Gli scritti militanti di Giovanni Raboni

Meglio star zitti? raccoglie centosettanta stroncature firmate da Giovanni Raboni in quarant’anni di attività critica: interventi talvolta garbati, più spesso sarcastici e addirittura spietati, tesi a mettere in discussione il valore e il significato di prodotti artistici (romanzi, poesie, film, spettacoli teatrali) e di fenomeni di costume. Ne fanno le spese nomi blasonati: Woody Allen, Italo Calvino, Umberto Eco, Federico Fellini, Dario Fo, Giorgio Gaber, Ernest Hemingway, Milan Kundera, Pier Paolo Pasolini e tanti altri.

Inflessibile nella difesa della qualità, Raboni condanna la deriva consumista della produzione culturale italiana del dopoguerra, rivendicando la responsabilità primaria del critico militante: essere per il pubblico una guida attendibile e onesta, chiamata a distinguere il “vero” dal “falso”. Compito che va sempre più assumendo i toni di una solitaria e disperata sfida etica.

UN ESTRATTO DAL LIBRO

Il poeta fa spettacolo ma non si fa leggere

Letture pubbliche di poesia, festival di poesia: e perché no? Anche se appaiono ormai lontanissimi i tempi, fra la metà degli anni Settanta e la metà degli anni Ottanta, in cui ci siamo entusiasmati per questa nuova forma di comunicazione e, sembrava allora, addirittura di aggregazione, non per questo sembra il caso di metterne in dubbio la legittimità e il senso. Piuttosto, può valere la pena di chiedersi che cosa a suo tempo si prevedesse o sperasse e che cosa, poi, si è davvero verificato, anche per non cadere ulteriormente nelle stesse illusioni.

Se non ricordo male, le principali aspettative erano due: da una parte, un qualche miglioramento dei rapporti fra poesia e pubblico (vedere, sentire, “toccare” le persone e i poeti avrebbe dovuto, si pensava, aiutare a sensibilizzare i lettori e forse, chissà, farne nascere di nuovi) ; dall’altra, uno stimolo per gli autori a perseguire, in ragione del contatto “corporeo” con il pubblico e grazie alle specifiche risorse della vocalità, una poesia in qualche misura più affabile, più eloquente, più direttamente comunicativa.

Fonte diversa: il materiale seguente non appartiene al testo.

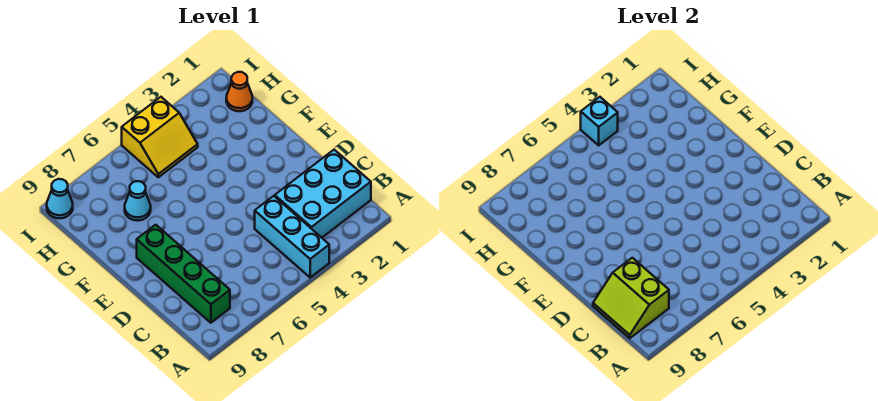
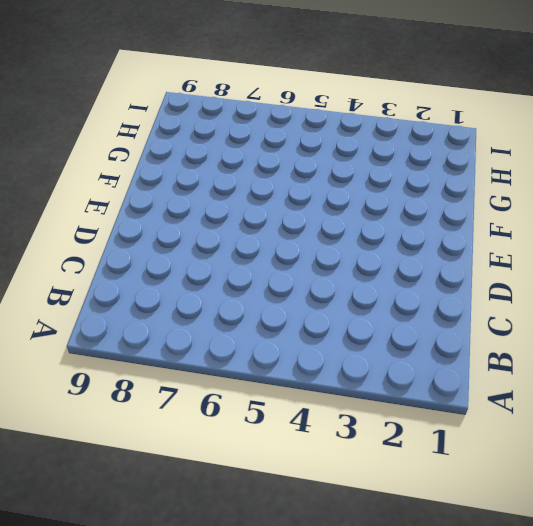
none -> cyan brick A4:C4 level 1
none -> cyan brick B1:C3 level 1

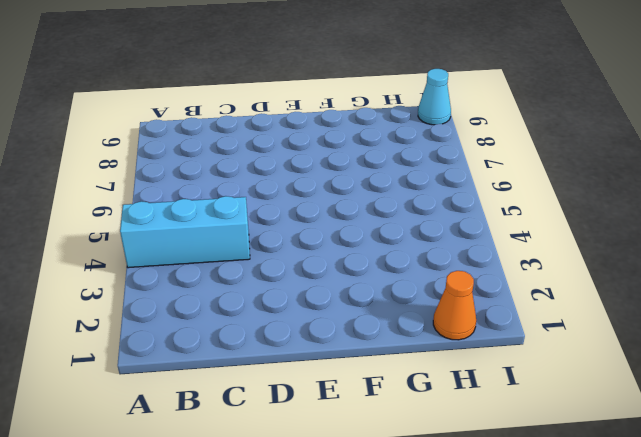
none -> cyan brick B1:C3 level 1
none -> green brick B8:E8 level 1

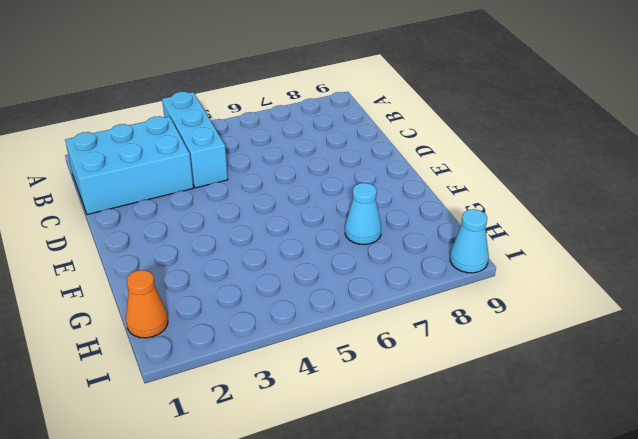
none -> green brick B8:E8 level 1
none -> yellow slope H4:I5 level 1 top I

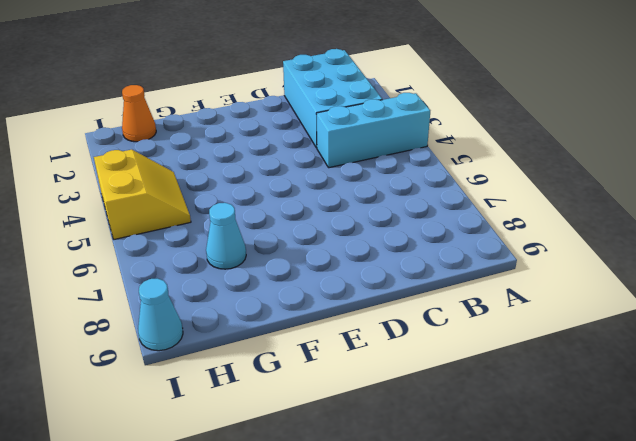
none -> green brick B8:E8 level 1
none -> lime slope B8:C9 level 2 top 8

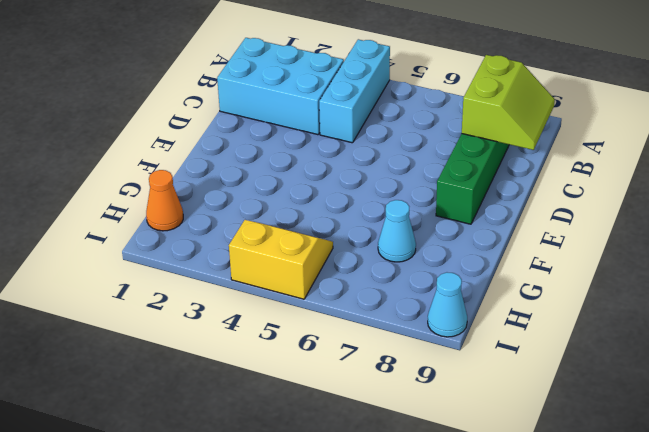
none -> cyan brick I4 level 2

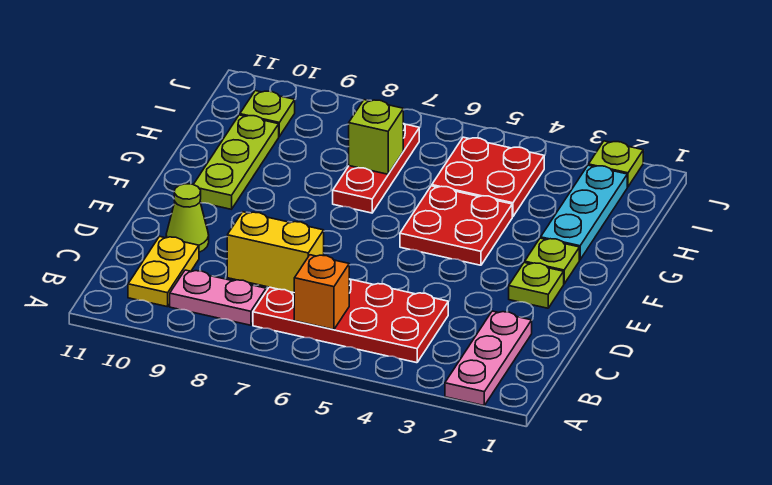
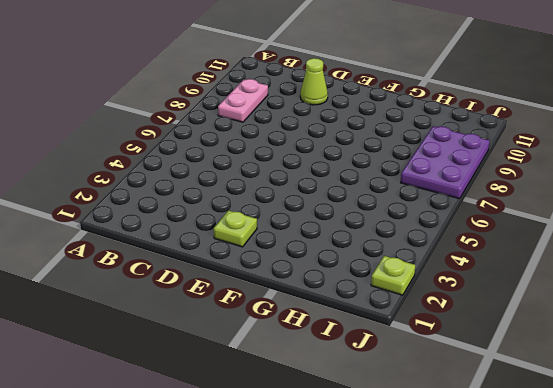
purple plate I7:J9 level 1 -> red plate G7:I7 level 1
none -> pink plate A2:C2 level 1
none -> red plate B4:C7 level 1
none -> yellow plate B10:C10 level 1

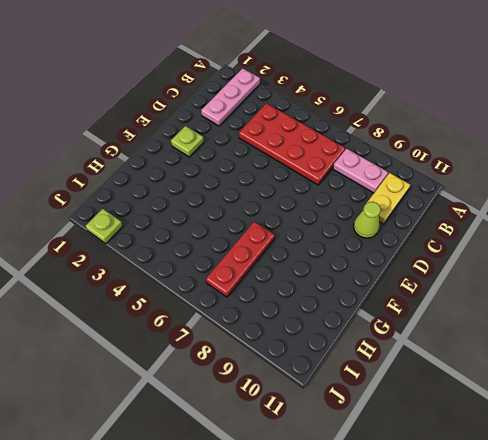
none -> lime plate F2 level 1
none -> red plate F4:G5 level 1
none -> lime plate F10:H10 level 1

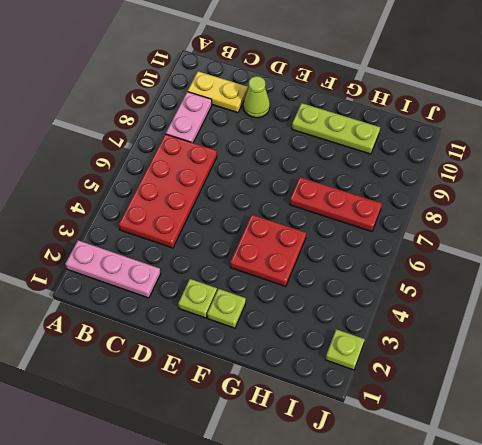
none -> cyan plate G2:I2 level 1
none -> red plate H4:I5 level 1
none -> lime plate I10 level 1

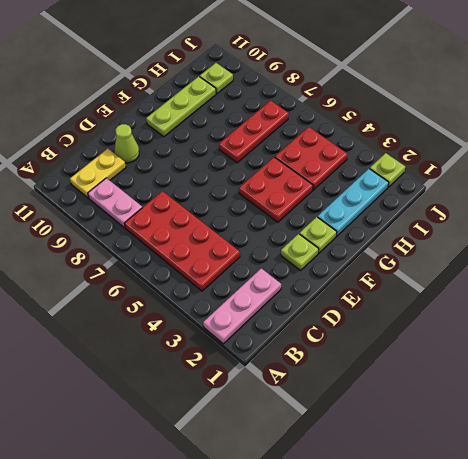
none -> orange brick B6 level 2
none -> yellow brick C7:C8 level 2
none -> lime brick H7 level 2

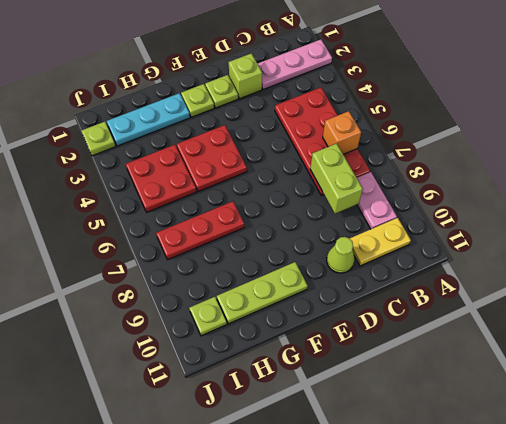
lime brick C7:C8 level 2 -> yellow brick C7:C8 level 2
lime brick D2 level 1 -> lime brick H7 level 2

Temo che nessuna di queste eventualità si sia minimamente realizzata. Il pubblico, che pure in quegli anni ha veramente affollato le più riuscite manifestazioni del genere (dal Festival di Castelporziano, con successivi sviluppi in diverse altre sedi romane, alle varie edizioni di “Milanopoesia”), si limitò a consumarne l’aspetto spettacolare, continuando a ignorare l’importanza e il piacere della fruizione privata dei testi; e quanto ai poeti, la mia impressione è che abbiano vissuto il tutto come un puro momento di esibizionismo e di gratificazione personale e non abbiano deviato di un centimetro, per il resto, dalla strada che stavano percorrendo.

Largo alle letture di poesia, insomma, per chi ancora ne ha voglia, con l’amara e tuttavia rassicurante certezza che lasceranno le cose, uno o cento volte di più, esattamente come stavano.

Giovanni Raboni (Milano 1932), è stato critico letterario e teatrale del “Corriere della Sera”. Ha tradotto Baudelaire, Apollinare, Proust, Racine, Hugo. Le sue poesie sono state raccolte in Le case della vetra (1966), Cadenza d’inganno (1975), Nel grave sogno (1982), Canzonette mortali (1986), A tanto caro sangue (1988), Versi guerrieri e amorosi (1990), Ogni terzo pensiero(1993), Quare tristis (1998) e successivamente in Tutte le poesie (2000).